Kahr spojrzał tylko kątem oka na T'kula i jego osobliwe usta wykrzywiły mu się w lekkim uśmiechu.
- Ha, staruszek wie co trzeba. Nadmiar ćwiczeń też szkodzi, chodzi o umiar.
Tymczasem płytka ostrożnie wleciała w głąb terminala i usadowiła się w odpowiednim miejscu, przymocowana do reszty przez Moc. Proces ten był podobny do tego używanego w czasie budowy miecza świetlnego.
Offline
T'kul w milcseniu skinął potakująco głową na słowa starca.
- To samo wciąż uparcie powtarza Yoda. Jak zepsuty hologram.
Jedi nie oczekiwał przeprosin Stary cap zapewne nie zamierzał przepraszać a i jemu nie specjalnie na tym zależało.
- Teraz gadasz jak moja nieżyjąca już mentorka. Czy wy, starsi nie macie nic lepszego do roboty niż ciągle narzekać jak stare panny?
Spytał z nieskrywaną ironią w głosie. Pomimo różnicy wiekowej i światopoglądowej zaczął się przekonywać do starca.
- Nie no, teraz znów gadasz jak Yoda. Tylko patrzeć jak się skurczysz i wyrosną ci taakie uszy.
Zaśmiał się i po przyjacielsku przyłożył zaciśniętą pięść do ramienia starca i szturchnął go lekko nie przestając się przy tym pogodnie śmiać.
Offline
- Więc może stary hologram jednak rację ma? W końcu kiedyś też nowy był
Zauważył dosyć przytomnie tary pierdziel, bo sam kiedyś też był młody i rozumiał tą pasję, ten pęd do doskonałości, ale z czasem zmądrzał. Ciągłe trenowanie rzadko prowadzi do czegoś dobrego, bo zazwyczaj zaniedbuje się inne sprawy.
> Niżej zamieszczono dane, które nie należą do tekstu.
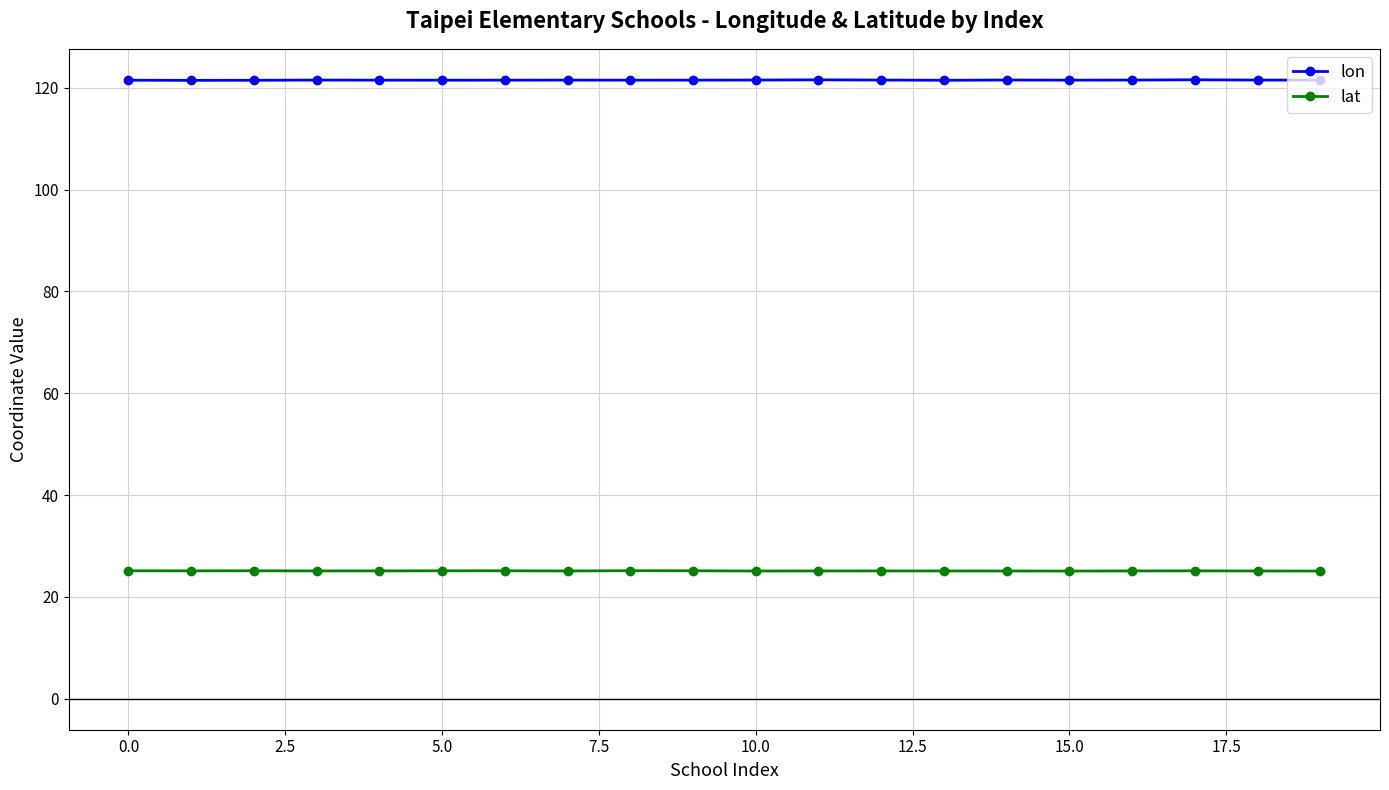

What is the maximum value for lat?

25.2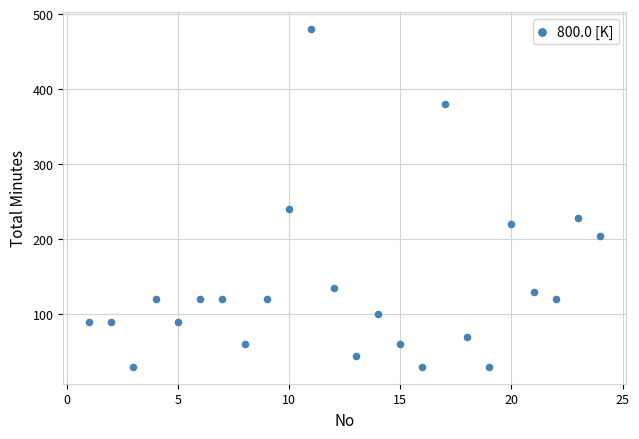

What is the range of X values (max minus min)?

23.0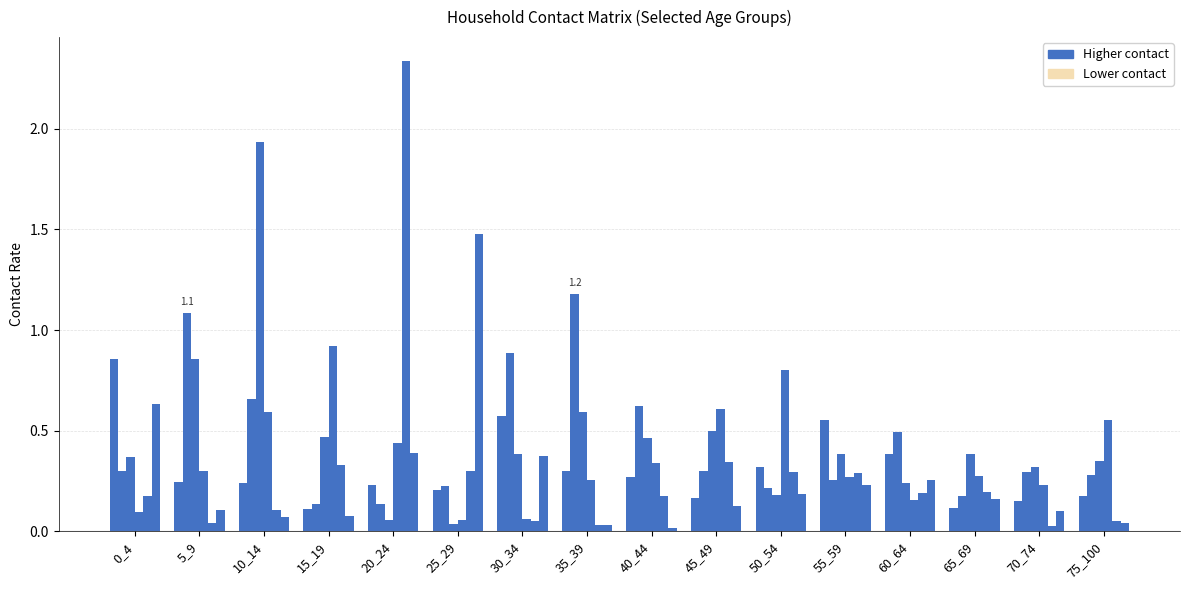

Count the number of data series in this chart.

6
- Ha! Przywilej staruchów, jak będziesz sędziwy to pewnie też będziesz na młodzież narzekać. Ja widzę błędy, których ty nie widzisz... potem ty będziesz widział błędy młodych, których oni nie widzą. Takie błędne koło.
Neti skupiał się na odpowiednim połączeniu układów. Musiał być bardzo dokładny przy tej czynności inaczej cała maszyna w najlepszym przypadku by nie zadziałała. W najgorszym poszłaby z dymem.
- W tych uszach mi nie do twarzy... poza tym może i stary jestem, ale instynkt samozachowawczy nadal mam
Spojrzał na T'kula kątem oka, mierząc go od stóp do głów. Na tą poufałość nie zareagował wrogo, więc miał takie milczące przyzwolenie. Ale lepiej nie testować za bardzo staruszka.
- Podaj tamto pudełko z kryształami z łaski swojej
Poprosił nieco koślawo ale taki to on już był. Konkursu na najsympatyczniejszego Jedi by nie wygrał.